INFORMATION:
>>>
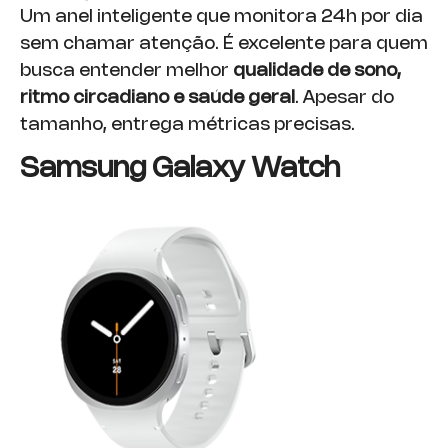
Um anel inteligente que monitora 24h por dia
sem chamar atenção. É excelente para quem
busca entender melhor
qualidade de sono,
ritmo circadiano e saúde geral
. Apesar do
tamanho, entrega métricas precisas.
Samsung Galaxy Watch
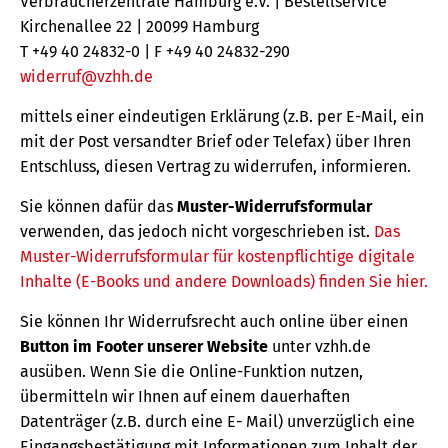
Verbraucherzentrale Hamburg e.V. | Bestellservice
Kirchenallee 22 | 20099 Hamburg
T +49 40 24832-0 | F +49 40 24832-290
widerruf@vzhh.de
mittels einer eindeutigen Erklärung (z.B. per E-Mail, ein
mit der Post versandter Brief oder Telefax) über Ihren
Entschluss, diesen Vertrag zu widerrufen, informieren.
Sie können dafür das
Muster-Widerrufsformular
verwenden, das jedoch nicht vorgeschrieben ist.
Das
Muster-Widerrufsformular für kostenpflichtige digitale
Inhalte (E-Books und andere Downloads) finden Sie hier.
Sie können Ihr Widerrufsrecht auch online über einen
Button im Footer unserer Website
unter vzhh.de
ausüben. Wenn Sie die Online-Funktion nutzen,
übermitteln wir Ihnen auf einem dauerhaften
Datenträger (z.B. durch eine E- Mail) unverzüglich eine
Eingangsbestätigung mit Informationen zum Inhalt der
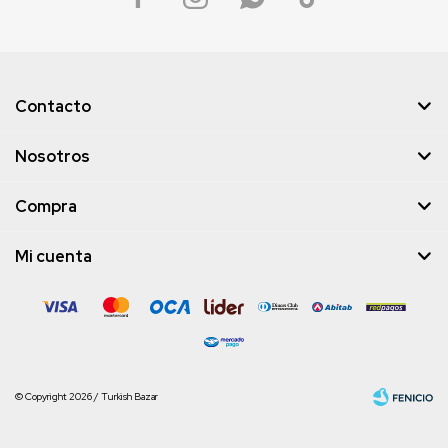
Contacto
Nosotros
Compra
Mi cuenta
© Copyright 2026 / Turkish Bazar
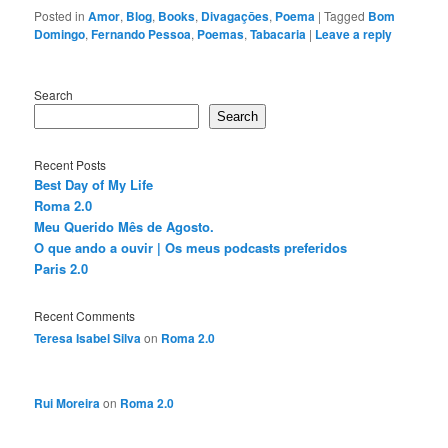
Posted in
Amor
,
Blog
,
Books
,
Divagaçōes
,
Poema
|
Tagged
Bom
Domingo
,
Fernando Pessoa
,
Poemas
,
Tabacaria
|
Leave a reply
Search
Search
Recent Posts
Best Day of My Life
Roma 2.0
Meu Querido Mês de Agosto.
O que ando a ouvir | Os meus podcasts preferidos
Paris 2.0
Recent Comments
Teresa Isabel Silva
on
Roma 2.0
Rui Moreira
on
Roma 2.0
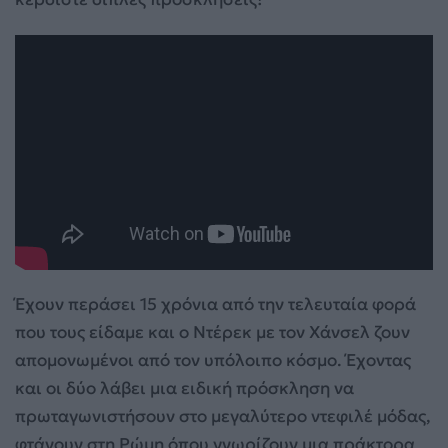
Έχουν περάσει 15 χρόνια από την τελευταία φορά
που τους είδαμε και ο Ντέρεκ με τον Χάνσελ ζουν
απομονωμένοι από τον υπόλοιπο κόσμο. Έχοντας
και οι δύο λάβει μια ειδική πρόσκληση να
πρωταγωνιστήσουν στο μεγαλύτερο ντεφιλέ μόδας,
φτάνουν στη Ρώμη όπου γνωρίζουν μια πράκτορα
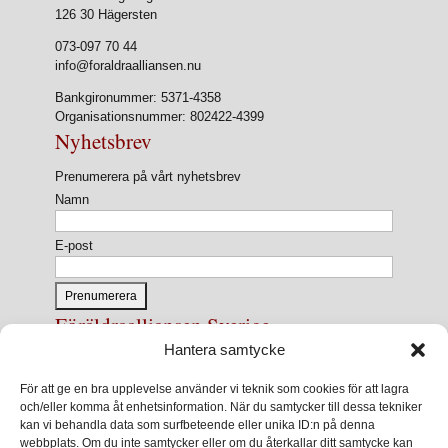
126 30 Hägersten
073-097 70 44
info@foraldraalliansen.nu
Bankgironummer: 5371-4358
Organisationsnummer: 802422-4399
Nyhetsbrev
Prenumerera på vårt nyhetsbrev
Namn
E-post
Föräldraalliansen Sverige
Hantera samtycke
Föräldraalliansen Sverige är en nationell
intresseorganisation för föräldrar och
För att ge en bra upplevelse använder vi teknik som cookies för att lagra
föräldrasammanslutningar.
och/eller komma åt enhetsinformation. När du samtycker till dessa tekniker
kan vi behandla data som surfbeteende eller unika ID:n på denna
Förbundets övergripande ändamål är att ur ett
webbplats. Om du inte samtycker eller om du återkallar ditt samtycke kan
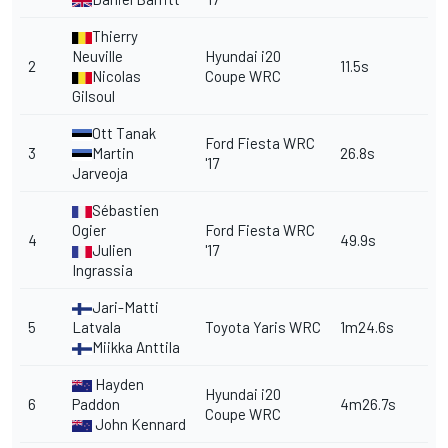
Thierry
Neuville
Hyundai i20
2
11.5s
Nicolas
Coupe WRC
Gilsoul
Ott Tanak
Ford Fiesta WRC
3
Martin
26.8s
'17
Jarveoja
Sébastien
Ogier
Ford Fiesta WRC
4
49.9s
Julien
'17
Ingrassia
Jari-Matti
5
Latvala
Toyota Yaris WRC
1m24.6s
Miikka Anttila
Hayden
Hyundai i20
6
Paddon
4m26.7s
Coupe WRC
John Kennard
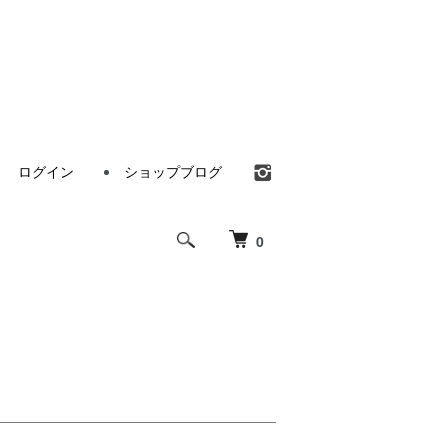
ログイン
ショップブログ
0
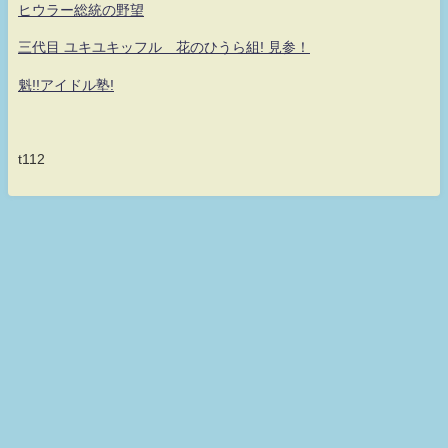
ヒウラー総統の野望
三代目 ユキユキッフル 花のひうら組! 見参！
魁!!アイドル塾!
t112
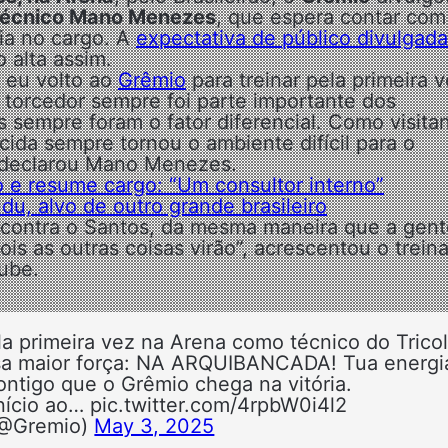
técnico Mano Menezes
, que espera contar com
ria no cargo. A
expectativa de público divulgada
o alta assim.
 eu volto ao
Grêmio
para treinar pela primeira 
 torcedor sempre foi parte importante dos
 sempre foram o fator diferencial. Como visitan
rcida sempre tornou o ambiente difícil para o
, declarou Mano Menezes.
o e resume cargo: “Um consultor interno”
u, alvo de outro grande brasileiro
 contra o Santos, da mesma maneira que a gent
s as outras coisas virão”, acrescentou o treina
lube.
rimeira vez na Arena como técnico do Tricol
a maior força: NA ARQUIBANCADA! Tua energi
ontigo que o Grêmio chega na vitória.
nício ao… pic.twitter.com/4rpbW0i4l2
(@Gremio)
May 3, 2025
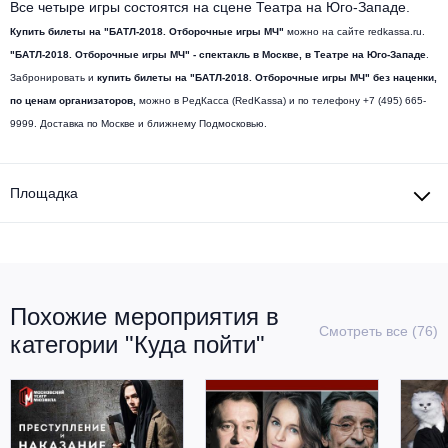
Все четыре игры состоятся на сцене Театра на Юго-Западе.
Металл
Купить билеты на "БАТЛ-2018. Отборочные игры МЧ"
можно на сайте redkassa.ru.
"БАТЛ-2018. Отборочные игры МЧ" - спектакль в Москве, в Театре на Юго-Западе
.
Забронировать и
купить билеты на "БАТЛ-2018. Отборочные игры МЧ" без наценки,
по ценам организаторов,
можно в РедКасса (RedKassa) и по телефону +7 (495) 665-
9999. Доставка по Москве и ближнему Подмосковью.
Площадка
Похожие мероприятия в
Смотреть все (76)
категории "Куда пойти"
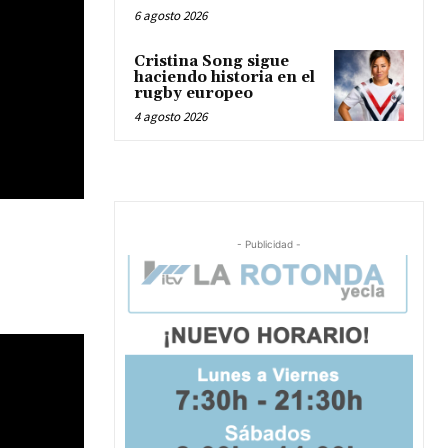
6 agosto 2026
Cristina Song sigue
haciendo historia en el
rugby europeo
4 agosto 2026
- Publicidad -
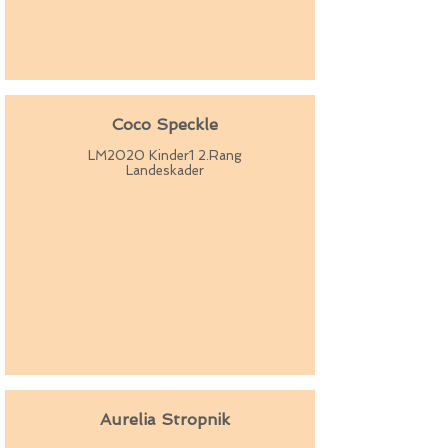
Coco Speckle
LM2020 Kinder1 2.Rang
Landeskader
Aurelia Stropnik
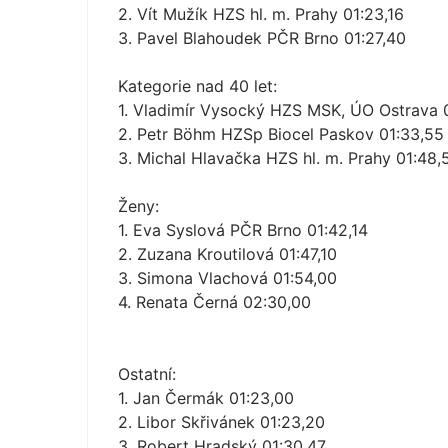
2. Vít Mužík HZS hl. m. Prahy 01:23,16
3. Pavel Blahoudek PČR Brno 01:27,40
Kategorie nad 40 let:
1. Vladimír Vysocký HZS MSK, ÚO Ostrava 
2. Petr Böhm HZSp Biocel Paskov 01:33,55
3. Michal Hlavačka HZS hl. m. Prahy 01:48,
Ženy:
1. Eva Syslová PČR Brno 01:42,14
2. Zuzana Kroutilová 01:47,10
3. Simona Vlachová 01:54,00
4. Renata Černá 02:30,00
Ostatní:
1. Jan Čermák 01:23,00
2. Libor Skřivánek 01:23,20
3. Robert Hradský 01:30,47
<<<
YOUR GOAL: Take from the listing every line in which the word "Москве" appears.

SOLUTION TO THIS PROBLEM:
"БАТЛ-2018. Отборочные игры МЧ" - спектакль в Москве, в Театре на Юго-Западе
9999. Доставка по Москве и ближнему Подмосковью.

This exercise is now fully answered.